Gold prices advanced on Wednesday, marking the first rise in three days, with the metal’s attractiveness as a safe-haven asset in the wake of the European Central Bank's decision to tightens the screw on Greece offsetting pressure from strength in the dollar. Yesterday, the ECB surprised markets by announcing it will no longer accept Greek bonds as collateral for its liquidity operations. It appears that any sign of trouble in the Eurozone will lift demand for gold but market players are likely to move cautiously before the U.S. government's jobs report. Private payrolls climbed 213K in January, less than expectation of 224K, according to ADP Research Institute figures released yesterday
Technical buying was also behind gold's 1% rise.

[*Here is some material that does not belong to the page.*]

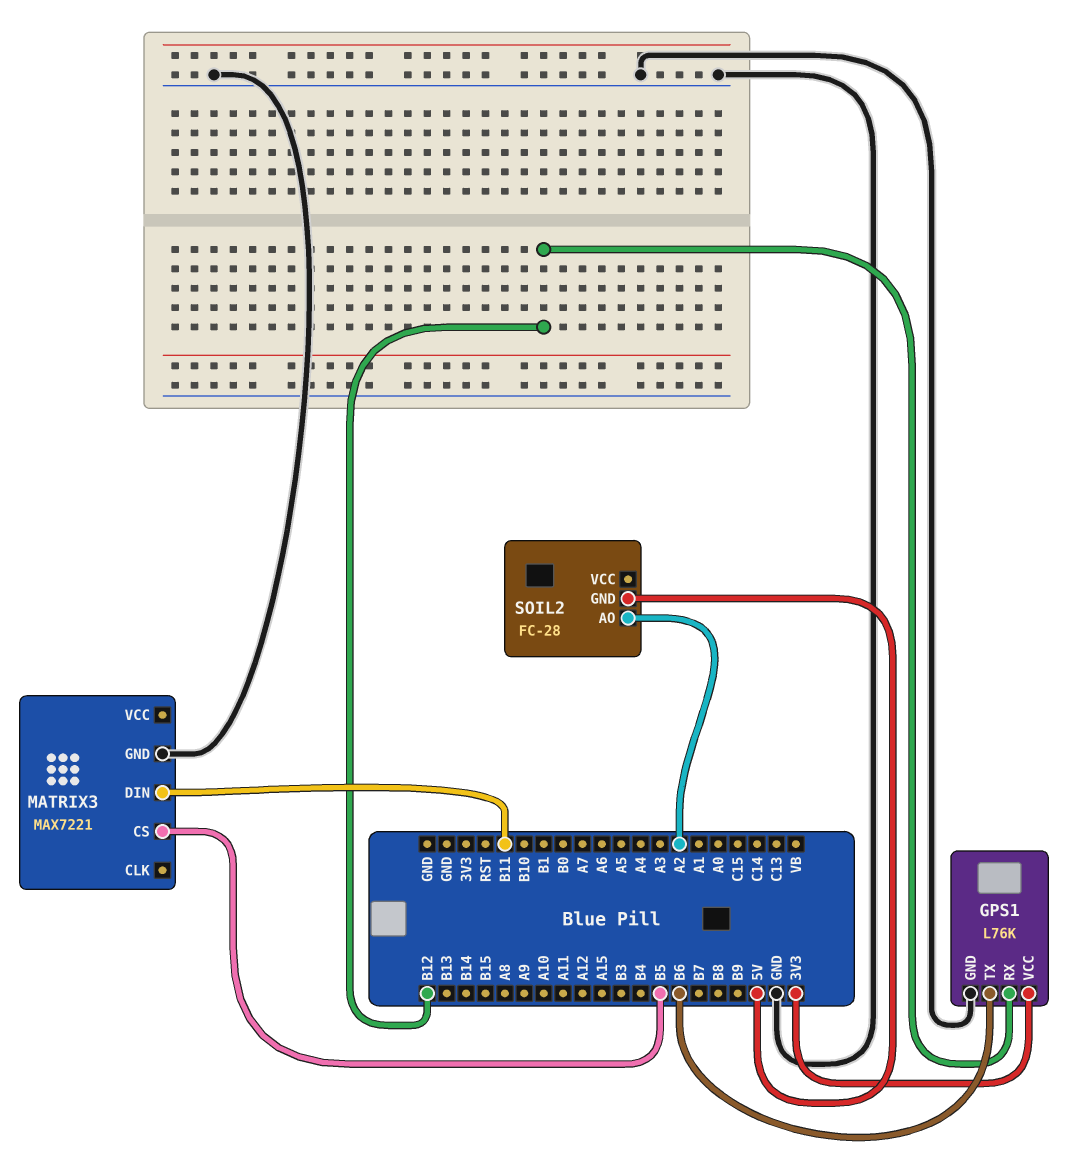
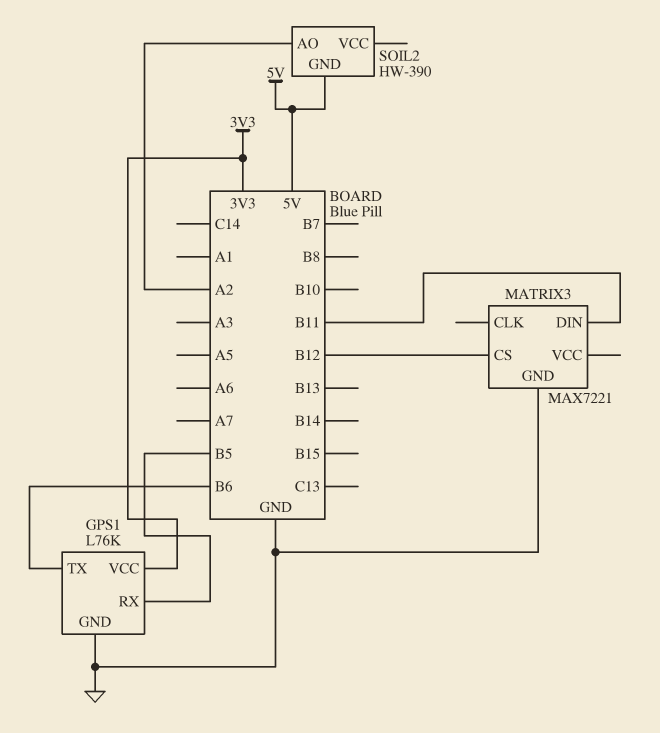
GPS1 pin RX: B12 -> B5
MATRIX3 pin CS: B5 -> B12
SOIL2: FC-28 -> HW-390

As you can see from the charts, recently the bulls have been trying to protect their ground around the 1255 level and the bears are increasing pressure each time the market approaches the 1283 level. I think the market will go back and forth until we leave this area completely. In order to regain their strength and march towards the 1292/5 area, the bulls will have to push the pair above 1283. A daily close above 1295 would make me think that the market is ready to challenge the 1305/8 resistance.
However, if the Ichimoku clouds on the 4-hour time frame continues to offer resistance and prices starts to fall, we might pull back to the 1263 level. The bears will have to drag prices below this level so that they can force the market to retest the 1255/2 area A break below the January 29 low of 1252 could puts us back on track with such a scenario eying subsequent targets at 1246.80 and 1240.